The Obama administration wants to eliminate chronic homelessness among veterans by 2015. And the total number of veterans living on the streets has fallen by a third since 2010. That's about 25,000 fewer veterans without housing. But among some vets - men and women with children - homelessness is up. NPR's Quil Lawrence looks at what's being done to help them.

QUIL LAWRENCE, BYLINE: Every summer for the past 27 years, an event called Stand Down in San Diego has offered an escape for homeless veterans. It's a tent city set up for a long weekend with hot showers, new clothes and three meals a day. It feels more like a state fair than a soup line. It's mostly men - Vietnam era. But there are lots of families, too. For the kids, stand down is a bit like summer camp.

ALEX MORALES: They got the kid zone and everything. My kids leave out of here very happy. They look forward to coming here from last year.

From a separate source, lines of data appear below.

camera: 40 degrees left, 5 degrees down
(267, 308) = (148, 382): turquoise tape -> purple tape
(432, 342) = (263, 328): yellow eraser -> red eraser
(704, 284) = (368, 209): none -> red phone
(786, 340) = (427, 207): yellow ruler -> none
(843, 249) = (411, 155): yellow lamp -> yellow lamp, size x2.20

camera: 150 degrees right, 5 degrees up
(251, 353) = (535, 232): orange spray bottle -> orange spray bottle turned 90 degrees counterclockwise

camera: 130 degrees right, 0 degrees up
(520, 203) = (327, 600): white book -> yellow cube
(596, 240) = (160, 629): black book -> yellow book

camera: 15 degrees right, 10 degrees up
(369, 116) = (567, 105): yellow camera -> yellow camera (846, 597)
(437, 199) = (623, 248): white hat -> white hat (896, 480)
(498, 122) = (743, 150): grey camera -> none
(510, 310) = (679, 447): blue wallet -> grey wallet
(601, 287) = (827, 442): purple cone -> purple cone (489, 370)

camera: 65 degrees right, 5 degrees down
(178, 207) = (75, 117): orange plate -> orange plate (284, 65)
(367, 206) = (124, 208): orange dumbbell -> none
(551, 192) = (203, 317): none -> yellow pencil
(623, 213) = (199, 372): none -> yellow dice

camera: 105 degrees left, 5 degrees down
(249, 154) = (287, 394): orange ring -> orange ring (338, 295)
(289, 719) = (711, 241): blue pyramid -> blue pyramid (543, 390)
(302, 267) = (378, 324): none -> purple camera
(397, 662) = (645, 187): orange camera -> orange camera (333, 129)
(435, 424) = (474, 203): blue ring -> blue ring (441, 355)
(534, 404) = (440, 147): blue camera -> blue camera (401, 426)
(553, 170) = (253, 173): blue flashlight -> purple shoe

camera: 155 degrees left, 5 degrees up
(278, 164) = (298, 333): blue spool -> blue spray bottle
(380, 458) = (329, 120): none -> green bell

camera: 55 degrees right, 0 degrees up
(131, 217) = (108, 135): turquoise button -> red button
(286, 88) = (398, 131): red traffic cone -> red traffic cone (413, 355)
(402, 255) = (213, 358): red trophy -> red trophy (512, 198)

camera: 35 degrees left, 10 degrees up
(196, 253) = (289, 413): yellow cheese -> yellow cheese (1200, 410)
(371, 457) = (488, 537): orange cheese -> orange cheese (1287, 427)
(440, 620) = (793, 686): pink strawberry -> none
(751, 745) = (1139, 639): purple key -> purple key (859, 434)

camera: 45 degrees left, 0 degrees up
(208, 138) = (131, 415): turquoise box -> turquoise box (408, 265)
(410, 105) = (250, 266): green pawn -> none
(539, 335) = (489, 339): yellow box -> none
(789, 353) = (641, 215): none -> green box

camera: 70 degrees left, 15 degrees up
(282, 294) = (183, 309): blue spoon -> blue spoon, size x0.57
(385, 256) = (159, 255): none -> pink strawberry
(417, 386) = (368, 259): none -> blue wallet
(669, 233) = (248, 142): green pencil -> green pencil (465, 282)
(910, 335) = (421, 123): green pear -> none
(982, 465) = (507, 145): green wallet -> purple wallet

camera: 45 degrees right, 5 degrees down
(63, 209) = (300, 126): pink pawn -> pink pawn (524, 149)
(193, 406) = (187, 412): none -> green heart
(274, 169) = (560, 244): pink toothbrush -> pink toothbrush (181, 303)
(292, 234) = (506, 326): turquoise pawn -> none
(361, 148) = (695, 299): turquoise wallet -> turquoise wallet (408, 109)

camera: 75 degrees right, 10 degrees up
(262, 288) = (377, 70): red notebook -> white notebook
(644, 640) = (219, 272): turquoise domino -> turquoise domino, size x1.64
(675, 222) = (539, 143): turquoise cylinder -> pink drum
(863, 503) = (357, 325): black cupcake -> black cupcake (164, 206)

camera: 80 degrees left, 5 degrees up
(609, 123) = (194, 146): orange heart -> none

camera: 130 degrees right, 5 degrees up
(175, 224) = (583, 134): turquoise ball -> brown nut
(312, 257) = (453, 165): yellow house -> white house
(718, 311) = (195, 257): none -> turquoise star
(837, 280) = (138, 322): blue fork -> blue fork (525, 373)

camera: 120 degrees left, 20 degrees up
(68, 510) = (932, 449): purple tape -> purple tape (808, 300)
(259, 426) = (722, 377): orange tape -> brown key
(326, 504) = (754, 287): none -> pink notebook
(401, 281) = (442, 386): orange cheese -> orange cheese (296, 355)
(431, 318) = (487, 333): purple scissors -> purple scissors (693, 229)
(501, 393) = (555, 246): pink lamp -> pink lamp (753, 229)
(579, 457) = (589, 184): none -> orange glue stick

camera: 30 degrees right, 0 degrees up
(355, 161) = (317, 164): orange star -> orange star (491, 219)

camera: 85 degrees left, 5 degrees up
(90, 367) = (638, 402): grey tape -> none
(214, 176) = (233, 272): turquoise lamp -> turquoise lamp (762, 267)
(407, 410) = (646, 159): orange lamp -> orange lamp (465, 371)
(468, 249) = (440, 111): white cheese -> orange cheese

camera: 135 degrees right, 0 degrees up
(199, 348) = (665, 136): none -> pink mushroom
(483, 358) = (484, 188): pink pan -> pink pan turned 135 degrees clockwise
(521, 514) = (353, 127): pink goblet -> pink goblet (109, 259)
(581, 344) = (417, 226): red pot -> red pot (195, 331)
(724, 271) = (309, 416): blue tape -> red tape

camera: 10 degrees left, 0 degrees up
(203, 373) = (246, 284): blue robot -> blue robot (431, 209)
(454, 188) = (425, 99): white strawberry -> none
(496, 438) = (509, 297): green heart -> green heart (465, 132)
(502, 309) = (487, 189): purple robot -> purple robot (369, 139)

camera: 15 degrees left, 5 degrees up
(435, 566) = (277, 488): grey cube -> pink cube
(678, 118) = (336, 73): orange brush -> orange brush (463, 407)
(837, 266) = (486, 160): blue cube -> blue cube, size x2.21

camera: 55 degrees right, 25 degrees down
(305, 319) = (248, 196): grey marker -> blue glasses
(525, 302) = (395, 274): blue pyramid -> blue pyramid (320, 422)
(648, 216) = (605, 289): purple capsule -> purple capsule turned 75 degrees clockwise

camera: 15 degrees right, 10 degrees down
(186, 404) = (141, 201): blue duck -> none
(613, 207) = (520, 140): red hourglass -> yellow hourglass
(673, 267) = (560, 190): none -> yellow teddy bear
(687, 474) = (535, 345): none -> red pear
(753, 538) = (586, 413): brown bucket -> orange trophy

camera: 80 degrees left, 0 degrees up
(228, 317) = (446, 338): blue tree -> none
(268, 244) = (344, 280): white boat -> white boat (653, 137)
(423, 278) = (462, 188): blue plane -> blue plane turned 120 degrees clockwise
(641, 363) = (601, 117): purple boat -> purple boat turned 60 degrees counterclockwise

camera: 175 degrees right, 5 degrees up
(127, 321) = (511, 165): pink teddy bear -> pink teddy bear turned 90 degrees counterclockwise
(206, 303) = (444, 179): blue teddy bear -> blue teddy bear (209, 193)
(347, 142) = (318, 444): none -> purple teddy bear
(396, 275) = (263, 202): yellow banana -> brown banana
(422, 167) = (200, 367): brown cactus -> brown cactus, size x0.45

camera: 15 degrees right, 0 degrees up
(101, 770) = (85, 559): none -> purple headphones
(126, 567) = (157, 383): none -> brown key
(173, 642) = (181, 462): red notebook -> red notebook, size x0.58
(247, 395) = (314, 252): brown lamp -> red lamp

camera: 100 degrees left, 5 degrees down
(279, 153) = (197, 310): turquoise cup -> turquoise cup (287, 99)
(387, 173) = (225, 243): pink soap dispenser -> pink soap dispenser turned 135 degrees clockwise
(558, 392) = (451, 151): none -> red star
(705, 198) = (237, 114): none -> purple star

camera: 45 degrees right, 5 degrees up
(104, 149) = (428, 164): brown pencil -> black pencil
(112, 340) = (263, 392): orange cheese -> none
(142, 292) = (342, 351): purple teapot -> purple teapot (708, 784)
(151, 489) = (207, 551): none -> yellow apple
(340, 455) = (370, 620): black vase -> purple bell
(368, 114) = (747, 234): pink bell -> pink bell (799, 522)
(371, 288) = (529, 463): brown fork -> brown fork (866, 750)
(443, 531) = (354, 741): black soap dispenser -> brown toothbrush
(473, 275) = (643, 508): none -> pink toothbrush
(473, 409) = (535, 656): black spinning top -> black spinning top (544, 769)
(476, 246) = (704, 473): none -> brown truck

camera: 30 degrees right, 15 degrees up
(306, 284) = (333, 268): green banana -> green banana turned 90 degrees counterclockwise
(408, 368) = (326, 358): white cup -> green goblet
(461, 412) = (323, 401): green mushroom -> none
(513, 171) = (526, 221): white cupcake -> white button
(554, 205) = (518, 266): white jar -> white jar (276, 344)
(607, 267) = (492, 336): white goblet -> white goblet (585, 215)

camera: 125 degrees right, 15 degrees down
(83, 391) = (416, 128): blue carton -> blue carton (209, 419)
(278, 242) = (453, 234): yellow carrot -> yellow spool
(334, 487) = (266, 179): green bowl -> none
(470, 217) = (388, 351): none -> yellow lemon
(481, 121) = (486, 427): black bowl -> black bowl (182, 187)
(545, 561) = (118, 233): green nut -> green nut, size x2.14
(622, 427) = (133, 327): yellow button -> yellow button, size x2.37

LAWRENCE: Alex Morales served in the Army in the 1970s. His five children have grown up coming to Stand Down. They see their friends here. His wife, Roberta, says the family has come here for nine years running.

ROBERTA: (Speaking Spanish).

LAWRENCE: (Speaking Spanish).

ROBERTA: (Speaking Spanish).

LAWRENCE: Some years the family had transitional housing. Sometimes they had jobs. But they always needed some help. Most homeless people slip in and out of housing, one paycheck or one bit of bad luck away from sleeping on the street. Just getting out of the military into this tough job market can be enough to push a veteran over the line, and that often means their families, too.

TRACY STURGIS: We were having troubles with paying the rent. He got out of the Navy, and I was unemployed. I couldn't find work. I had two young sons.

LAWRENCE: Over by the kids tent, Tracy Sturgis was watching her son play. They've been coming to Stand Down every year since 2004. Sturgis reckons she's been homeless three times over 10 years. In the past it's been the veteran who falls down, and his wife and family end up homeless with him. Now, frequently, it's the woman who's the veteran. Kim Porter served eight years in the Navy.

KIM PORTER: I've only been, like, homeless for a month this time around.

LAWRENCE: This is the second time Porter's been to San Diego's Stand Down with her four-year-old son. Porter says the first time she was homeless was after getting out of the Navy and getting divorced. Then she started going to school through the G.I. Bill, which includes housing. But this summer she didn't take classes, so no housing stipend, and she was back on the street.

PORTER: It can happen to anyone, actually. I mean, there's a lot of veterans out here that I met - some girls in particular. You know, it's just a recession. It hits everybody.

LAWRENCE: But the recession hits women veterans worse. Unemployment is higher than for male vets. With more women than ever serving in the military, more of them end up homeless in a tough economy. A few other things about being female in the military might contribute. Baylee Crone is with the National Coalition for Homeless Veterans.

BAYLEE CRONE: Things like sexual assault in the military, having a high unemployment rate, being disabled - women who have a screening for an anxiety disorder or PTSD - it's not necessarily a causal factor, but women veterans who are homeless tend to be experiencing those factors.

LAWRENCE: The Department of Veterans Affairs has made homelessness a priority, but for years the outreach focused on the veteran, not the family. Darcy Pavich directs Stand Down in San Diego.

DARCY PAVICH: If the veteran's in one of our programs and they relapse and breaks policy of the program and their family's with them we have to through the whole family out because the VA's paying for the veteran to get the services, and then we have to find the supportive services for the families.

LAWRENCE: The VA is funding programs for families, including $300 million announced just last month. It's part of the housing-first approach. That means getting vets safe and dry before worrying about other problems like drug and alcohol abuse. Pavich credits that approach with the recent progress, but she's not sure about the White House goal of ending chronic homelessness among vets by next year.

PAVICH: I think what they've done is they've made a great start recognizing that if we can get people off the streets and into a place, we've made step one. There's another hundred steps that still have to happen.

LAWRENCE: Pavich says once the vets are inside, they need plenty of help getting the skills and resources for them and their families to stay off the streets for good. Quil Lawrence, NPR News.